Comparative efficacy and safety of mizoribine and mycophenolate mofetil for treating systemic lupus erythematosus: a retrospective cohort study

Abstract

Background: Mizoribine (MZR) is an immunosuppressive agent that selectively inhibits inosine monophosphate dehydrogenase; its actions are considerably similar to those of mycophenolate mofetil (MMF). This study aimed to clarify whether MZR can be a good treatment option for systemic lupus erythematosus (SLE) and to compare the efficacy and safety of MZR and MMF in patients with active SLE.

Methods: We retrospectively compared the efficacy, continuation rate, and safety of MZR (52 patients) and MMF (31 patients) after adjusting for stabilized inverse probability of treatment weighting based on propensity scores. The efficacy endpoints were as follows: cumulative incidence of lupus low disease activity state (LLDAS) or remission attainment and flares and change in prednisolone dose over 2 years. Drug continuation rates were defined as the time from drug initiation to discontinuation for any cause, owing to the lack of efficacy, or owing to adverse events. The safety endpoint was the frequency of adverse events.

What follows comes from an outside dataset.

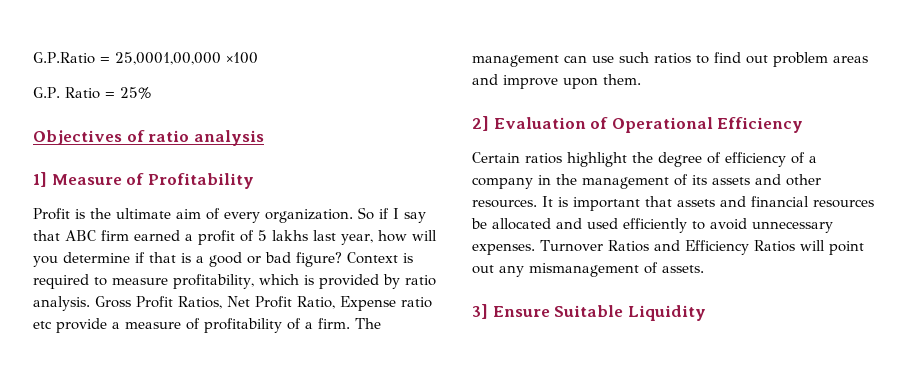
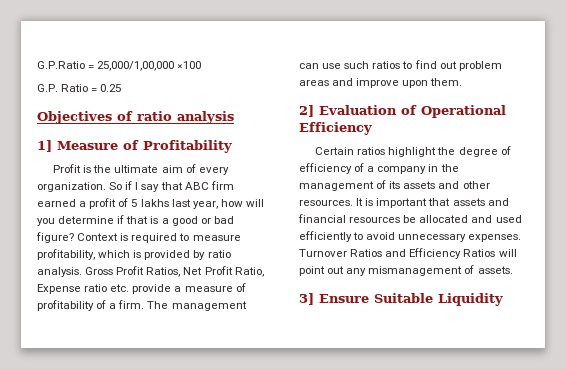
[114,52,221,65] 25,0001,00,000 -> [97,61,175,71] 25,000/1,00,000
[119,87,151,99] 25% -> [100,84,122,92] 0.25
[33,321,52,329] etc -> [110,284,130,292] etc.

Results: Overall, 25 (48.1%) and 13 (25.0%) patients in the MZR group and 18 (58.1%) and 15 (48.3%) in the MMF group achieved LLDAS and remission during the follow-up period, respectively; thus, the cumulative incidence of LLDAS and remission attainment of the two groups was similar after adjustment. Prednisolone dose was steadily reduced in both the groups, and the change in prednisolone dose was nearly identical between the two groups. Drug discontinuation rate due to adverse events and the frequency of all adverse events and infections were higher in the MMF group than in the MZR group, albeit without significance after adjustment.

Conclusion: MZR is as effective as MMF in controlling SLE activity. The adverse events of MZR, whose profile differs from MMF, are comparable to or less than those of MMF. MZR may be a valuable option as an immunosuppressive agent for SLE, as well as MMF.

Keywords: continuation rate; lupus low disease activity; mizoribine; mycophenolate mofetil; systemic lupus erythematosus.

Figure 1.

Algorithm for the inclusion and exclusion of the study population.

Figure 2.

The cumulative incidence of (a) LLDAS attainment, (b) remission attainment, and (c) flares in the MZR and MMF groups after adjusting for propensity score-based stabilized IPTW. CI, confidence interval; SHR, sub-distribution hazard ratio.

Figure 3.

Predicted changes in prednisolone dose in the MZR and MMF groups. Data and error bars represent means and 95% confidence intervals.

Figure 4.

(a) Drug continuation rates, (b) drug discontinuation rates due to the lack of efficacy, and (c) drug discontinuation rates due to adverse events in the MZR and MMF groups after adjusting for propensity score-based stabilized IPTW. CI, confidence interval; HR, hazard ratio.

Figure 5.

(a) The cumulative incidence of LLDAS attainment, (b) drug discontinuation rates due to the lack of efficacy, and (c) drug discontinuation rates due to adverse events in the MZR and MMF groups after adjusting for propensity score-based stabilized IPTW. The analysis was limited to moderately to severely active patients with a SLEDAI score of ⩾ 6. CI, confidence interval; HR, hazard ratio; SLEDAI, Systemic Lupus Erythematosus Disease Activity Index 2000; SHR, sub-distribution hazard ratio.

Figure 6.

(a) The cumulative incidence of LLDAS attainment, (b) drug discontinuation rates due to the lack of efficacy, and (c) drug discontinuation rates due to adverse events in the MZR and MMF groups after adjusting for propensity score-based stabilized IPTW. The analysis was limited to patients who received no concomitant calcineurin inhibitors. CI, confidence interval; HR, hazard ratio; SHR, sub-distribution hazard ratio.